A weak healthcare system and the general scarcity of medical supplies is not unique to the Gaza Strip but to all of Palestine. The vulnerability of its healthcare system comes without surprise considering the long history of its destruction. While under British rule, Palestine was deterred from creating its own healthcare system. Today under Israeli occupation, the crippled healthcare system lacks the funding and resources needed to efficiently operate and serve the community.
For example, in the 1975 budget, the West Bank’s healthcare was allocated a minimal amount of funds that were less than the budget of one Israeli hospital. The allocation of funds continues to be an issue today in addition to the ban on “the import of technology with possible ‘dual use’” in Gaza. This ban prevents Palestinian hospitals from purchasing necessary supplies, such as X-ray scanners and medical radioscopes. A COVID testing facility was also shut down in East Jerusalem because it was run by the PA. International players, such as the United States, have also played a role in the weakening of Palestine’s healthcare. In 2018 the Trump administration cut $25 million of funding from the East Jerusalem Hospital Network. A loss of such a large amount only damages the already struggling system.

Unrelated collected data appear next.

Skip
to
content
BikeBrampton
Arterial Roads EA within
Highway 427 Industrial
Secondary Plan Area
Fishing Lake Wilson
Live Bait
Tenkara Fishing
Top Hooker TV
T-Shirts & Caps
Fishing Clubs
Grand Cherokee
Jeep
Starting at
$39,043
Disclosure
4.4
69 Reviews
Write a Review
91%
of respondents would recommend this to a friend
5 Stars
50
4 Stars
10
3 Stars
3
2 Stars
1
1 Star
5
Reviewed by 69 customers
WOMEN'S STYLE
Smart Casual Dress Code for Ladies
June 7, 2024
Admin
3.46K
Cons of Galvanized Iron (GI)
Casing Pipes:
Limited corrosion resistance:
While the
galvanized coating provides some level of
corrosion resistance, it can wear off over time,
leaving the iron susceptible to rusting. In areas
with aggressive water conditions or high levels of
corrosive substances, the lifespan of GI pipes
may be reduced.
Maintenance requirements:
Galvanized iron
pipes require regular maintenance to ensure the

Law comes into question when we examine the legal responsibility Israel holds in relation to Palestinians. The United Nations has explicitly stated that the Israeli government holds the “legal duty” to provide Palestinians with adequate healthcare. Michael Lynk, UN Special Rapporteur and human rights specialists, explains, “The legal duty, anchored in Article 56 of the Fourth Geneva Convention, requires that Israel, the occupying power, must ensure that all the necessary preventive means available to it are utilized to ‘combat the spread of contagious diseases and epidemics.” This statement connects to the larger question of international law and its validity. While yes, Israel technically has the legal duty to uphold Lynk’s explanation, this has not been the reality. The UN also called on Israel to release detained Palestinian children considering the extreme risk of contracting the virus in prisons. The group of officials backed their request with the Convention on the Rights of the Child which has been ratified by both Israel and Palestine. Even with this statement, little effort has been seen to release these children.

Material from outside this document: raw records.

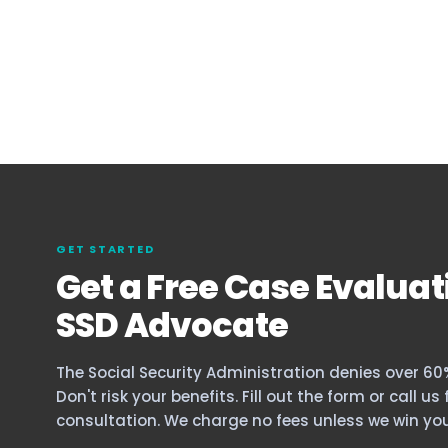
GET STARTED
Get a Free Case Evaluat
SSD Advocate
The Social Security Administration denies over 60% 
Don't risk your benefits. Fill out the form or call us
consultation. We charge no fees unless we win you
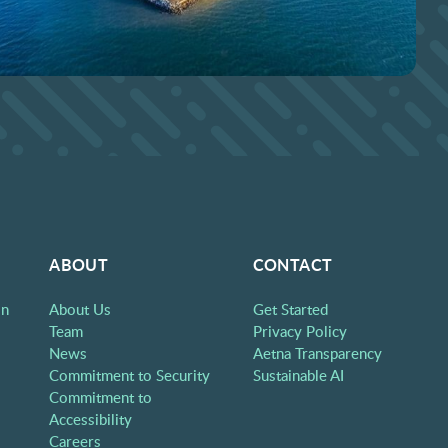
ABOUT
CONTACT
on
About Us
Get Started
Team
Privacy Policy
News
Aetna Transparency
Commitment to Security
Sustainable AI
Commitment to
Accessibility
Careers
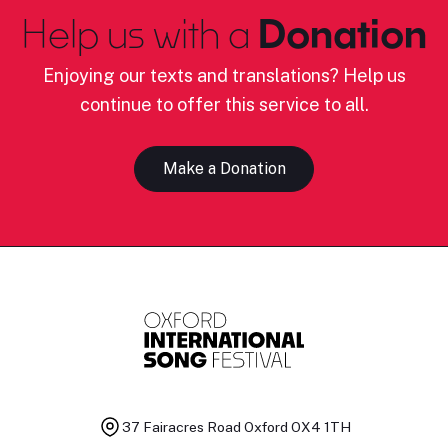
Help us with a
Donation
Enjoying our texts and translations? Help us
continue to offer this service to all.
Make a Donation
37 Fairacres Road
Oxford OX4 1TH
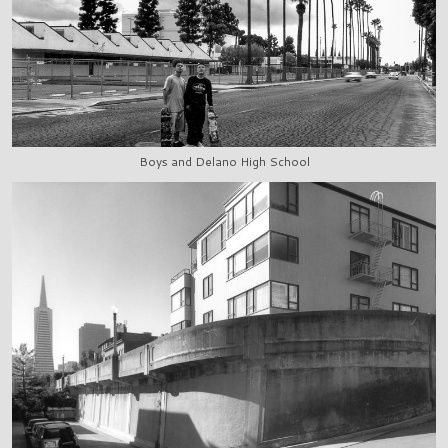
Boys and Delano High School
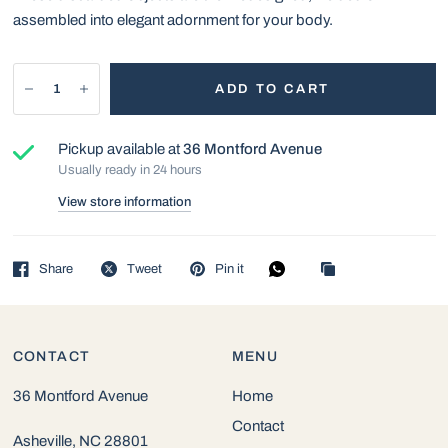
assembled into elegant adornment for your body.
ADD TO CART
Pickup available at
36 Montford Avenue
Usually ready in 24 hours
View store information
Share
Tweet
Pin it
CONTACT
MENU
36 Montford Avenue
Home
Contact
Asheville, NC 28801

“The legal duty, anchored in Article 56 of the Fourth Geneva Convention, requires that Israel, the occupying power, must ensure that all the necessary preventive means available to it are utilized to ‘combat the spread of contagious diseases and epidemics.”

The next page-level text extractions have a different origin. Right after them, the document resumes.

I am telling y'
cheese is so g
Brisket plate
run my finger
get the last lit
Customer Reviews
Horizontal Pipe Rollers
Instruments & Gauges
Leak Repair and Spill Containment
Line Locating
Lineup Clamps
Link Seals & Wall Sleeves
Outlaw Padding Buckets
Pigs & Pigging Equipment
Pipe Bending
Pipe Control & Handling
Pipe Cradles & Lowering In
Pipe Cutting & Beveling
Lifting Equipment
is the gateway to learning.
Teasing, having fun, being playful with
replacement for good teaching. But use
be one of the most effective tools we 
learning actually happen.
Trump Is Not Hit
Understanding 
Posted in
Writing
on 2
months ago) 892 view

The troubles between Palestine and Israel have always been known and the pandemic has only revealed more reason for a solution. The long history of political tensions and international intervention in the region has created a weak Palestinian healthcare system unable of handling the needs of its people on a regular basis let alone the consequences of a pandemic. The lack of resources and poor living conditions have only contributed to the destruction of any functioning healthcare system. International players’ objectives, while meaningful, have yet to resolve issues costing Palestinians their lives.